> Compito 1: Mostra ogni riga dei record che contiene la stringa "kern", distinguendo tra maiuscole e minuscole.
── Testo fornito
Oggi vi portiamo sulla Via degli Dei, in un viaggio a piedi, che da Bologna conduce a Firenze. Vi raccontiamo in questo itinerario surreale e anacronistico la storia di questo percorso.
Alle spalle Bologna, antichissima e colta città in cui nel lontano XI secolo nacque la prima università del mondo occidentale. Dinanzi a noi colli e appennini ci chiamano, invitano a partire, ad avventurarci per un percorso che in circa cinque giorni di cammino (a piedi) conduce all’altra grande città del centro Italia, culla della lingua e della cultura italiana: Firenze. Due città storiche bellissime, immancabili tappe per un tour nel Bel Paese, scrigni di opere d’arte e di saperi, diverse e uniche. Eccole scrutarsi da lontano, tra le alture degli appennini, sguardo fiero. E poi avvicinarsi, stringersi la mano. La Via degli Dei collega simbolicamente e non solo i due centri culturali italiani: un percorso ideato sul finire del Novecento seguendo le tracce di antiche vie di collegamento. Già gli etruschi, infatti, ne percorrevano un tratto che da Fiesole raggiungeva Felsina; i romani, poi, migliorarono il tracciato trasformandolo in una strada romana transappenninica, proseguendo alla volta di Arezzo e, successivamente, di Roma. Infine il Medioevo, durante il quale uomini a piedi o a cavallo si avventuravano alla volta della Città Eterna, ripercorrendo sempre questo tratto di Appennino.
────
── Dati in ingresso
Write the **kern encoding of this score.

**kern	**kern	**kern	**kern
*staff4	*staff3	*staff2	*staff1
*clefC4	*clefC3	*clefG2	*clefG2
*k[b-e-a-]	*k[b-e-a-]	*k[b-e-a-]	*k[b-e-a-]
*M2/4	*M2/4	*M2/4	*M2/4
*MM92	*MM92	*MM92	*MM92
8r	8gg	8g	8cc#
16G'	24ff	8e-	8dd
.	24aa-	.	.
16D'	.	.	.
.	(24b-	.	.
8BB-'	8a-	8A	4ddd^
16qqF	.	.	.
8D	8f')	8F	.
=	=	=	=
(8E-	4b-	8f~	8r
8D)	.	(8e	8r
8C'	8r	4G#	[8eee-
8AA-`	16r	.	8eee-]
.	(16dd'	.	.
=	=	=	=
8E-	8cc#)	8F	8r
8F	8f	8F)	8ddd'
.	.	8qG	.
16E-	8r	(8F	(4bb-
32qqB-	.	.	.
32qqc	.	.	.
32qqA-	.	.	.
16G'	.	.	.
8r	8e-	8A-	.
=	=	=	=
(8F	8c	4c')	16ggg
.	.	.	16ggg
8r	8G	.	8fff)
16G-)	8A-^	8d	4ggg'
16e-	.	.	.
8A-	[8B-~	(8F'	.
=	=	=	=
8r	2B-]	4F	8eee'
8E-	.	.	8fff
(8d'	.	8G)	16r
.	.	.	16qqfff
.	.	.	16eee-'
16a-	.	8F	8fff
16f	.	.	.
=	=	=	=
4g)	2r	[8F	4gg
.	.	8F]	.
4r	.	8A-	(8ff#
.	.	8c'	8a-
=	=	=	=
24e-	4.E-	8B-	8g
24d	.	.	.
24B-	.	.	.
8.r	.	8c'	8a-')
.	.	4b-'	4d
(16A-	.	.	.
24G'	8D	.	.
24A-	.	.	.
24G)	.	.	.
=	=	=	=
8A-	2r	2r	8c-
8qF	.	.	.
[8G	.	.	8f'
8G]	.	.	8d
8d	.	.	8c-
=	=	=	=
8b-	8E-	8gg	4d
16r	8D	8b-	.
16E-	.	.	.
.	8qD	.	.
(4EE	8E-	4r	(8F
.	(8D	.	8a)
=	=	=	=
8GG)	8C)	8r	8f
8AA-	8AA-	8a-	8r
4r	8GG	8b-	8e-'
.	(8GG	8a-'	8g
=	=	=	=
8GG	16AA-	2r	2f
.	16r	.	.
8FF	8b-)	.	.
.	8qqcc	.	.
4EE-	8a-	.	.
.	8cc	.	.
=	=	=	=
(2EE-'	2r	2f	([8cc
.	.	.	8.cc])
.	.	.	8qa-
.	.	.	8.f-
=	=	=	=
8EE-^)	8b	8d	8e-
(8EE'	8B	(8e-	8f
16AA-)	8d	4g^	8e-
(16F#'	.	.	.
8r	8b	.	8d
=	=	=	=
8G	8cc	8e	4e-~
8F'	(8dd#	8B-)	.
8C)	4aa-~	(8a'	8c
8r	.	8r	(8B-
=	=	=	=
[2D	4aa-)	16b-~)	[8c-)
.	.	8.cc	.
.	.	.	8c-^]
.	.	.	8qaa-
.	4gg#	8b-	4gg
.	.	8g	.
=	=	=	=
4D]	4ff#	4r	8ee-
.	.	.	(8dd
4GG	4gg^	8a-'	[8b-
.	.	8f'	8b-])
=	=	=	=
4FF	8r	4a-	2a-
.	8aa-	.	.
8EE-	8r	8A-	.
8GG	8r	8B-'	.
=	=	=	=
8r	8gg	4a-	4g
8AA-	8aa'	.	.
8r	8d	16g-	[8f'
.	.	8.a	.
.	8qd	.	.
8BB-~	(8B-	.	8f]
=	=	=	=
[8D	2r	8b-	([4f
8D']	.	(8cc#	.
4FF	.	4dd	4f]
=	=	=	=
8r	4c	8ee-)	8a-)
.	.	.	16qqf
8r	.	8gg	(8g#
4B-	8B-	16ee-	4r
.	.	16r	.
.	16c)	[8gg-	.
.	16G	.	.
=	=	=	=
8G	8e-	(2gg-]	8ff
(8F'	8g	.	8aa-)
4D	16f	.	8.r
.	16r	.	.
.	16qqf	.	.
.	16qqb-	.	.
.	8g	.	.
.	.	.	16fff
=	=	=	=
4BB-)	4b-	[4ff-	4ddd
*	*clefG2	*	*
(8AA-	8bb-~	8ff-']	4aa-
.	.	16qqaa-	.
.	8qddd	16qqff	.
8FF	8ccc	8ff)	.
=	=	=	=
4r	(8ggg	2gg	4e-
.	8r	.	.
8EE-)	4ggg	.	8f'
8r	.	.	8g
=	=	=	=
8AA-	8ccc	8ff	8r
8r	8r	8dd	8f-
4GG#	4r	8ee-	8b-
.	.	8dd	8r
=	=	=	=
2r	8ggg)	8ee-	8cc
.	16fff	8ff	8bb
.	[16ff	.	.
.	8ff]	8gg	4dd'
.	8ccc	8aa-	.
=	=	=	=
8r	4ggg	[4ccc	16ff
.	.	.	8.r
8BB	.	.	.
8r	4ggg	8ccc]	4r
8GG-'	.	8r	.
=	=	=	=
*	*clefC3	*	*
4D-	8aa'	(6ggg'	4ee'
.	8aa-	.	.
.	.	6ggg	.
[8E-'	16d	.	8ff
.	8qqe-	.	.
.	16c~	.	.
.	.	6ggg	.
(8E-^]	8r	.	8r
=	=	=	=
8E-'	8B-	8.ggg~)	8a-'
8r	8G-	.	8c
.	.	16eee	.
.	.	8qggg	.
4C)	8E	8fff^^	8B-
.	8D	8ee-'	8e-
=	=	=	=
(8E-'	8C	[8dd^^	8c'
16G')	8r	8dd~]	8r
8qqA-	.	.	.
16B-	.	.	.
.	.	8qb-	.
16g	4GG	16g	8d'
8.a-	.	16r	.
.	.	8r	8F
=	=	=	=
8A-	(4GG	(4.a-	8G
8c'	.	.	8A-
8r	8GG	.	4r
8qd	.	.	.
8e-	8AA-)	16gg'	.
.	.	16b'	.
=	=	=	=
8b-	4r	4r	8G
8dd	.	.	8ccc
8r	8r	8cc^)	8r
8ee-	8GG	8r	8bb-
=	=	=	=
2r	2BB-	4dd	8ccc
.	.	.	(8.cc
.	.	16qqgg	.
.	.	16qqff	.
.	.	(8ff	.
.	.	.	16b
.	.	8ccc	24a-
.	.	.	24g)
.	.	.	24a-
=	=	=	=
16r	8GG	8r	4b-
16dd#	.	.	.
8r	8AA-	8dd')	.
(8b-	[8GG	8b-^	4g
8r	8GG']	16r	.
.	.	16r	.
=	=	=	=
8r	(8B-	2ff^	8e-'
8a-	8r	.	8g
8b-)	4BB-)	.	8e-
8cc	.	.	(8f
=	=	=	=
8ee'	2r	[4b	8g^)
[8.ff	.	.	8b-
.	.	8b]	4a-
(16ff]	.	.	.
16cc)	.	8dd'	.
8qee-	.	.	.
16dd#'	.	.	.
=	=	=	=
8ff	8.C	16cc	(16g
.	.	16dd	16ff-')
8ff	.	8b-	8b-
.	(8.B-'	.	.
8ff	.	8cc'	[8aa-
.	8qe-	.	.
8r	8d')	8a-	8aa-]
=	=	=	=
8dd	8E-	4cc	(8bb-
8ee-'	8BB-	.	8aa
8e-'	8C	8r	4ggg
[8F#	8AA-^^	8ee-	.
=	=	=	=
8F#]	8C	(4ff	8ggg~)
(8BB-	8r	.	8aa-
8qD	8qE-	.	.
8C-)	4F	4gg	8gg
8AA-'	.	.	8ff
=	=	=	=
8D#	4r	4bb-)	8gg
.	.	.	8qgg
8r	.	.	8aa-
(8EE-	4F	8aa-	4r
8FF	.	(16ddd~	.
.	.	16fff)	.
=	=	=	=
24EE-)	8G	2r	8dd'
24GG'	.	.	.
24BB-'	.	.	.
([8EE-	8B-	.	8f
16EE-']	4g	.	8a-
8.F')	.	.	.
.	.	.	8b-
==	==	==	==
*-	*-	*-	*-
────
> Compito 2: Ripeti per intero il testo sulla Via degli Dei, senza cambiare nulla.

> Risposta finale 1:
Write the **kern encoding of this score.
**kern	**kern	**kern	**kern

> Risposta finale 2:
Oggi vi portiamo sulla Via degli Dei, in un viaggio a piedi, che da Bologna conduce a Firenze. Vi raccontiamo in questo itinerario surreale e anacronistico la storia di questo percorso.
Alle spalle Bologna, antichissima e colta città in cui nel lontano XI secolo nacque la prima università del mondo occidentale. Dinanzi a noi colli e appennini ci chiamano, invitano a partire, ad avventurarci per un percorso che in circa cinque giorni di cammino (a piedi) conduce all’altra grande città del centro Italia, culla della lingua e della cultura italiana: Firenze. Due città storiche bellissime, immancabili tappe per un tour nel Bel Paese, scrigni di opere d’arte e di saperi, diverse e uniche. Eccole scrutarsi da lontano, tra le alture degli appennini, sguardo fiero. E poi avvicinarsi, stringersi la mano. La Via degli Dei collega simbolicamente e non solo i due centri culturali italiani: un percorso ideato sul finire del Novecento seguendo le tracce di antiche vie di collegamento. Già gli etruschi, infatti, ne percorrevano un tratto che da Fiesole raggiungeva Felsina; i romani, poi, migliorarono il tracciato trasformandolo in una strada romana transappenninica, proseguendo alla volta di Arezzo e, successivamente, di Roma. Infine il Medioevo, durante il quale uomini a piedi o a cavallo si avventuravano alla volta della Città Eterna, ripercorrendo sempre questo tratto di Appennino.